Top of DATA FOR THE TASK

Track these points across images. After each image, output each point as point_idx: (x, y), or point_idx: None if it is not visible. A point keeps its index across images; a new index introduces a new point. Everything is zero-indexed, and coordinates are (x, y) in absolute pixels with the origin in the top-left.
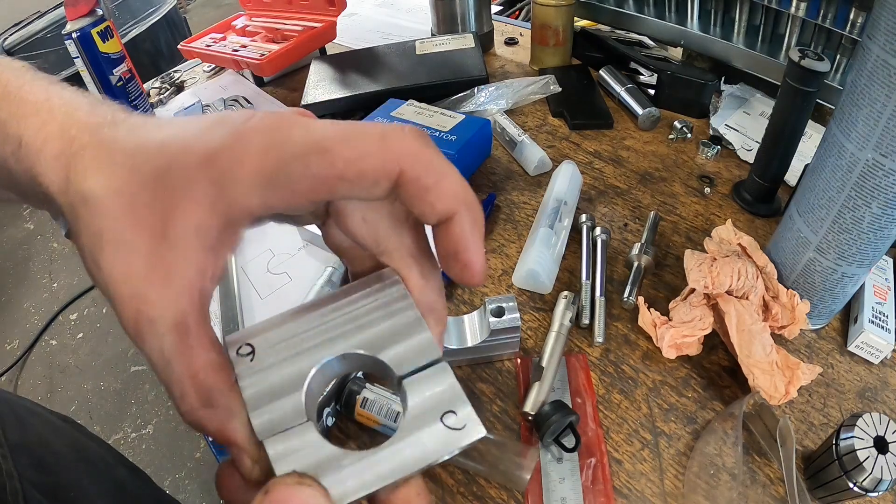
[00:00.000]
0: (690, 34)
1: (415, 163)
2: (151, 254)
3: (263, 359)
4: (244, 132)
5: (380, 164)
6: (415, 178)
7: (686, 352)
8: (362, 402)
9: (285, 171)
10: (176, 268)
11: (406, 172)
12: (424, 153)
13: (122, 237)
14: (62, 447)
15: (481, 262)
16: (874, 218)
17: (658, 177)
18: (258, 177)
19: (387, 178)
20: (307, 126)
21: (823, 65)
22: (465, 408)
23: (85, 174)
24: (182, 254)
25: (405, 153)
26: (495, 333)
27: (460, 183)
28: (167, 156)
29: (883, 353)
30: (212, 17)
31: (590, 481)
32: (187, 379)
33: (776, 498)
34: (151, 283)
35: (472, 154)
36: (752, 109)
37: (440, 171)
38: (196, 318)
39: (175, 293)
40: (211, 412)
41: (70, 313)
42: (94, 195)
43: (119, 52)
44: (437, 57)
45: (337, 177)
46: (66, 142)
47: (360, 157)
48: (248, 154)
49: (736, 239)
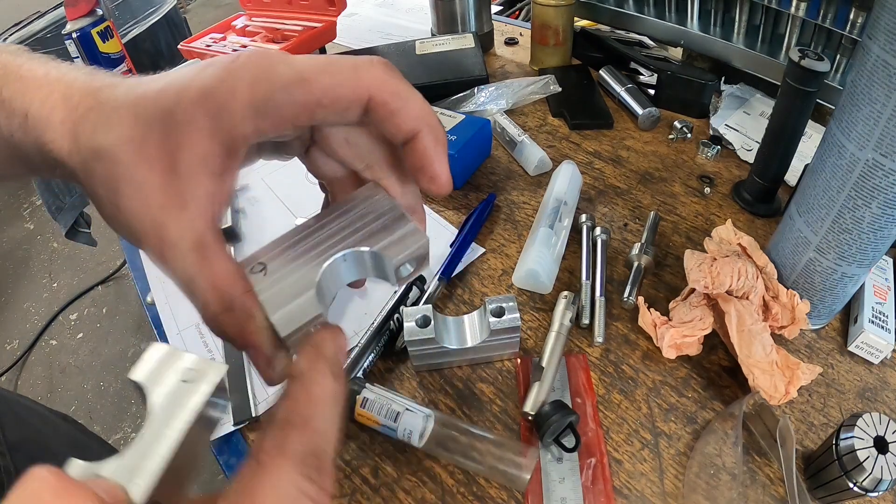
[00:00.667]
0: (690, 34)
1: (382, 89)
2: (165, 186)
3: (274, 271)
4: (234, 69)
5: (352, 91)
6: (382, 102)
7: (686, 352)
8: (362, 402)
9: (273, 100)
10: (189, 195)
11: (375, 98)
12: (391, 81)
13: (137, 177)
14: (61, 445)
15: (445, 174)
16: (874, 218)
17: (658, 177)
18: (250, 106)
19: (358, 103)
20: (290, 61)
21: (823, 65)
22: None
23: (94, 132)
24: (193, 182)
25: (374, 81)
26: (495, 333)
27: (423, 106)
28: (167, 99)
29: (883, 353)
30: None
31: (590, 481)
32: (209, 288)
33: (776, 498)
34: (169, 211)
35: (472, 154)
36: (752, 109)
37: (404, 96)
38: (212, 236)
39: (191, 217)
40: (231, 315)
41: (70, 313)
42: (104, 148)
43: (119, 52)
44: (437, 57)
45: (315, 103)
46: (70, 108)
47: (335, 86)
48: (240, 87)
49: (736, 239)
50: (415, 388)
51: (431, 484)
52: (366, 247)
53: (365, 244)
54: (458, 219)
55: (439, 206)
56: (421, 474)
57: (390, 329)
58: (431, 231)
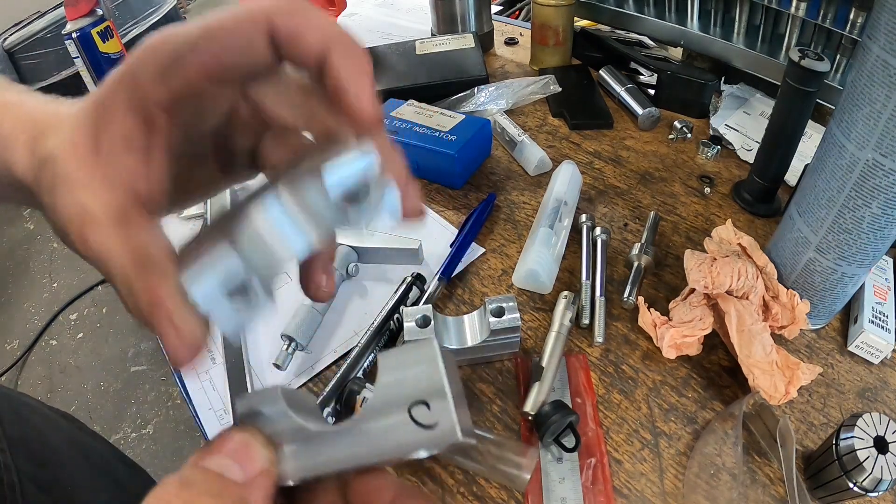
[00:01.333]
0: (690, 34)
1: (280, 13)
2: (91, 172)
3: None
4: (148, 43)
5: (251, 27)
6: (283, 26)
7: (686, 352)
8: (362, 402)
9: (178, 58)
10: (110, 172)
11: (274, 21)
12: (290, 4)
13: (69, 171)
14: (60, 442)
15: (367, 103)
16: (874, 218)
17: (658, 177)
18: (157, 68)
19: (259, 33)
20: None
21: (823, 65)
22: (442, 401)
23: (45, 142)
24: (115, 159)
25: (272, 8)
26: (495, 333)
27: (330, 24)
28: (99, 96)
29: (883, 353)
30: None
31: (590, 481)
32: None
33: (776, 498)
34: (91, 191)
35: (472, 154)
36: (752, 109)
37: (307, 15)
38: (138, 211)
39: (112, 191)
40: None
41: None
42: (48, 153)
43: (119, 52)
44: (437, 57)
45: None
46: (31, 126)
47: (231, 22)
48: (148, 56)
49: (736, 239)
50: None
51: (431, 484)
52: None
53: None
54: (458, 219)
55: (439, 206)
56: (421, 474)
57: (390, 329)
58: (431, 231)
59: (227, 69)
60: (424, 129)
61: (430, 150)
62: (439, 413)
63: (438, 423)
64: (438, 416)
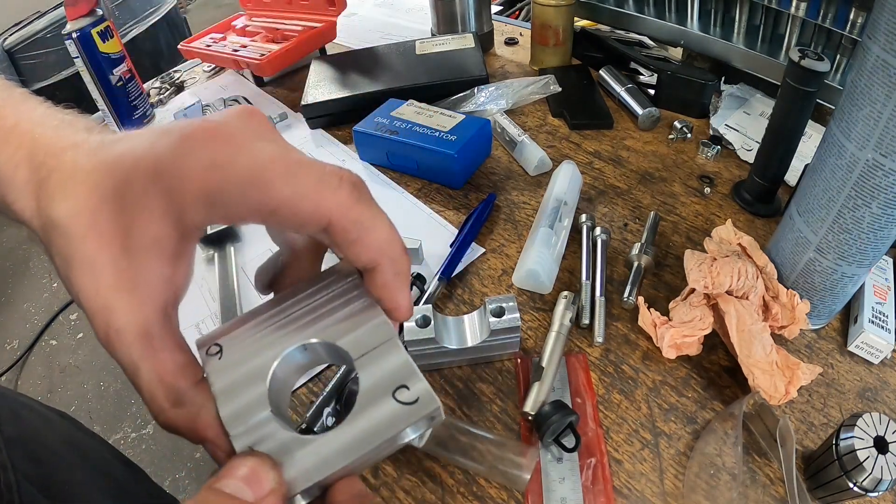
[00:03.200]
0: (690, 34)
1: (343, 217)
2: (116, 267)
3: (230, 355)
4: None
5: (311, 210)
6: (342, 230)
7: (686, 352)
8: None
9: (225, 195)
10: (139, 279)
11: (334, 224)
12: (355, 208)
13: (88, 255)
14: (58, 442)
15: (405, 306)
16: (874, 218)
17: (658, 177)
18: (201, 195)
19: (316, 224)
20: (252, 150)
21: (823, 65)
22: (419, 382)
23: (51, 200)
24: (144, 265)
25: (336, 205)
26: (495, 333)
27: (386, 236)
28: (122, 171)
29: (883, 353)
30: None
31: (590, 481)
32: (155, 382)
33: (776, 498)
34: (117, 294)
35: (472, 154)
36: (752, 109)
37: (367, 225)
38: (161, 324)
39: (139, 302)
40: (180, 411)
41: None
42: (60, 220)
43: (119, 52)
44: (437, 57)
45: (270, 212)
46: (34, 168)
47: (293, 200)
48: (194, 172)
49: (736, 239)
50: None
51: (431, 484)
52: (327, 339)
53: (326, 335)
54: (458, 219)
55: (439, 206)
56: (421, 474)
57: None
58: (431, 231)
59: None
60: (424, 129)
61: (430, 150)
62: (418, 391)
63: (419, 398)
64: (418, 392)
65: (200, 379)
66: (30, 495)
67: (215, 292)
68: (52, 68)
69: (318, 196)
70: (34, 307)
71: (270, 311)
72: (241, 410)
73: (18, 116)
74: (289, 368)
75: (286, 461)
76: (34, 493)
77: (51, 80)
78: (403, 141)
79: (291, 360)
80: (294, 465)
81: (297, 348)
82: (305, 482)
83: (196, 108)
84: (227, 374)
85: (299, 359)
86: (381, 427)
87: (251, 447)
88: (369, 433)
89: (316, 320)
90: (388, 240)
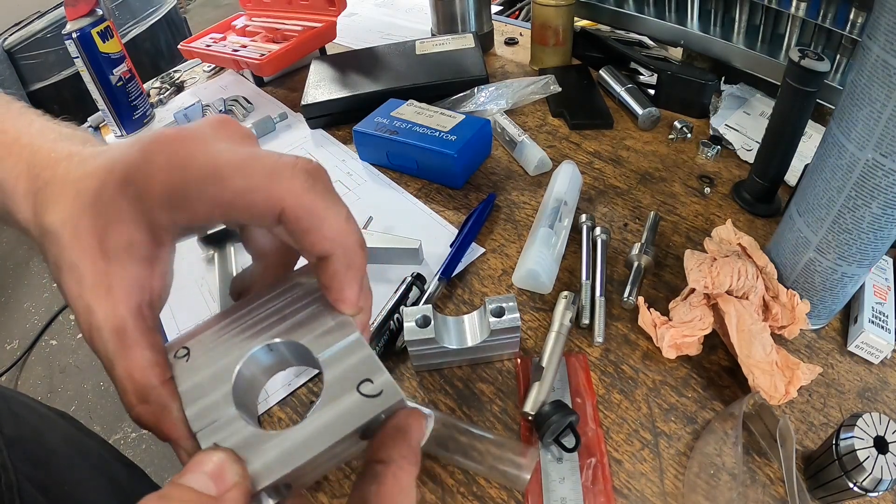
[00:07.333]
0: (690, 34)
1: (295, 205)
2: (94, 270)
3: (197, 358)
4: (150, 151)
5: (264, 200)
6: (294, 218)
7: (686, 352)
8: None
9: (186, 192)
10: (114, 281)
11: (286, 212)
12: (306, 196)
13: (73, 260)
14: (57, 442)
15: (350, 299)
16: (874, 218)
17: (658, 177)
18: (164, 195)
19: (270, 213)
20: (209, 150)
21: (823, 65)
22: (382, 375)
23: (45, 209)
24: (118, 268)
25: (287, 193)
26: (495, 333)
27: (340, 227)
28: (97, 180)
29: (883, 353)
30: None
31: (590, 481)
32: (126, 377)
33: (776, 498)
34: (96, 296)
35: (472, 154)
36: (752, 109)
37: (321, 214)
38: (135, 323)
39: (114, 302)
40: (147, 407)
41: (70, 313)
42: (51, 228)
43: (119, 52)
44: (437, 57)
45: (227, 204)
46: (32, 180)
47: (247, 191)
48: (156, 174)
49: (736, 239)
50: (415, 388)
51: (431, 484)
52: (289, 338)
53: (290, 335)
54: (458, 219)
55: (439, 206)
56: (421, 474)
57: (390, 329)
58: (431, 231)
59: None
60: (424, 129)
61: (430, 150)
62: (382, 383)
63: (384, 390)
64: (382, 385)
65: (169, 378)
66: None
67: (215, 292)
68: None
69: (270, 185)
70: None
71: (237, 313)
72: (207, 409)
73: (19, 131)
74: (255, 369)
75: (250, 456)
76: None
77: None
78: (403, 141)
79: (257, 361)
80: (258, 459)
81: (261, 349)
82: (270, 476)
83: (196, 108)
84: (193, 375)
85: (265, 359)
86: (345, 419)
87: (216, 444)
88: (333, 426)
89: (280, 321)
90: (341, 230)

Bottom of DATA FOR THE TASK

EXERCISE DESCRIPTION — Pictures are to be left out, and the lines from the beginning of the records through the line with "3: (263, 359)" are to be printed exactly, with nothing added.

EXERCISE OUTPUT —
Track these points across images. After each image, output each point as point_idx: (x, y), or point_idx: None if it is not visible. A point keeps its index across images; a new index introduces a new point. Everything is zero-indexed, and coordinates are (x, y) in absolute pixels with the origin in the top-left.
[00:00.000]
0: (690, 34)
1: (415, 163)
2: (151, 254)
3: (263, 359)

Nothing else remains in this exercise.